[WORK INSTRUCTIONS] Extract every row below word for word, and leave the pictures out of your answer.

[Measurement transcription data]
******************************
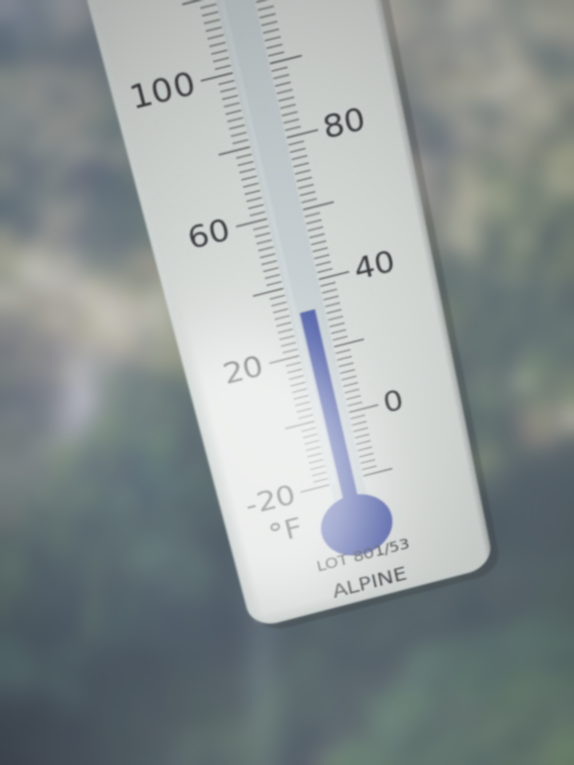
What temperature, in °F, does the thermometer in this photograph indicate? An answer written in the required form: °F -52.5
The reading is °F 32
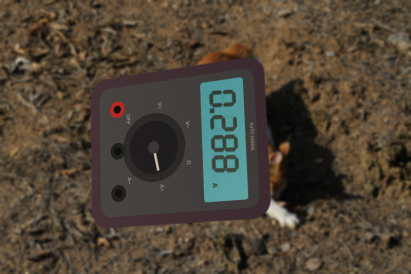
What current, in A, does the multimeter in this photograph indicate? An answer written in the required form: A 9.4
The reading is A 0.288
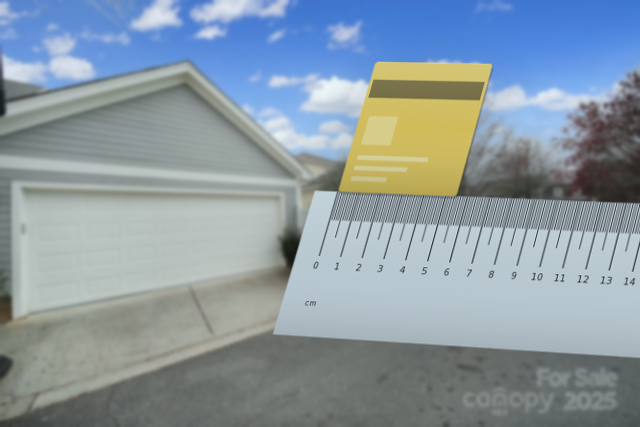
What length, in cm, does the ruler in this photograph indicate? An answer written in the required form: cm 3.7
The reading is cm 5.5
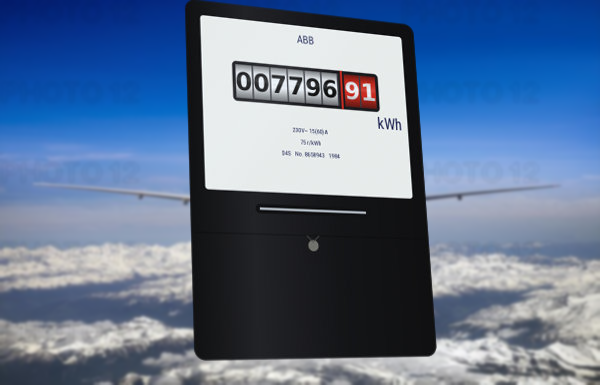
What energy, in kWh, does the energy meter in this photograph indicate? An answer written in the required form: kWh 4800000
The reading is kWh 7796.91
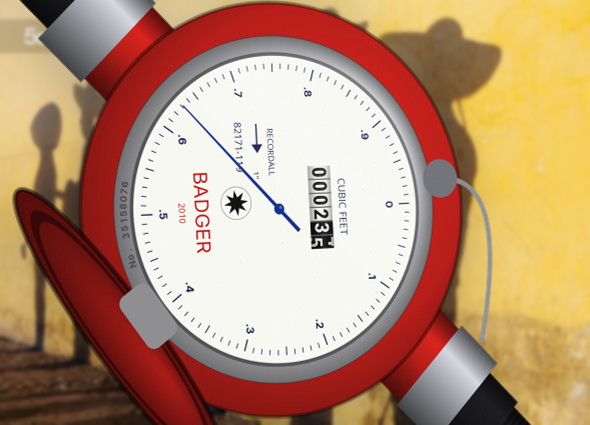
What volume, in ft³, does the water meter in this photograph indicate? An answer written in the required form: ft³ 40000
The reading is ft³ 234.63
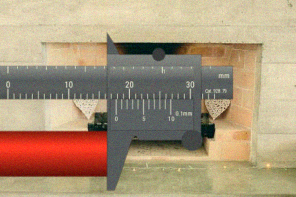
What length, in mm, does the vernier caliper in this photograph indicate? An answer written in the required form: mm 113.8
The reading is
******************************
[YOUR SOLUTION]
What temperature, in °F, does the thermometer in this photograph indicate? An answer written in the required form: °F -52.5
The reading is °F 32
What current, in A, does the multimeter in this photograph indicate? An answer written in the required form: A 9.4
The reading is A 0.288
What length, in cm, does the ruler in this photograph indicate? An answer written in the required form: cm 3.7
The reading is cm 5.5
What energy, in kWh, does the energy meter in this photograph indicate? An answer written in the required form: kWh 4800000
The reading is kWh 7796.91
What volume, in ft³, does the water meter in this photograph indicate? An answer written in the required form: ft³ 40000
The reading is ft³ 234.63
What length, in mm, does the vernier caliper in this photograph indicate? An answer written in the required form: mm 113.8
The reading is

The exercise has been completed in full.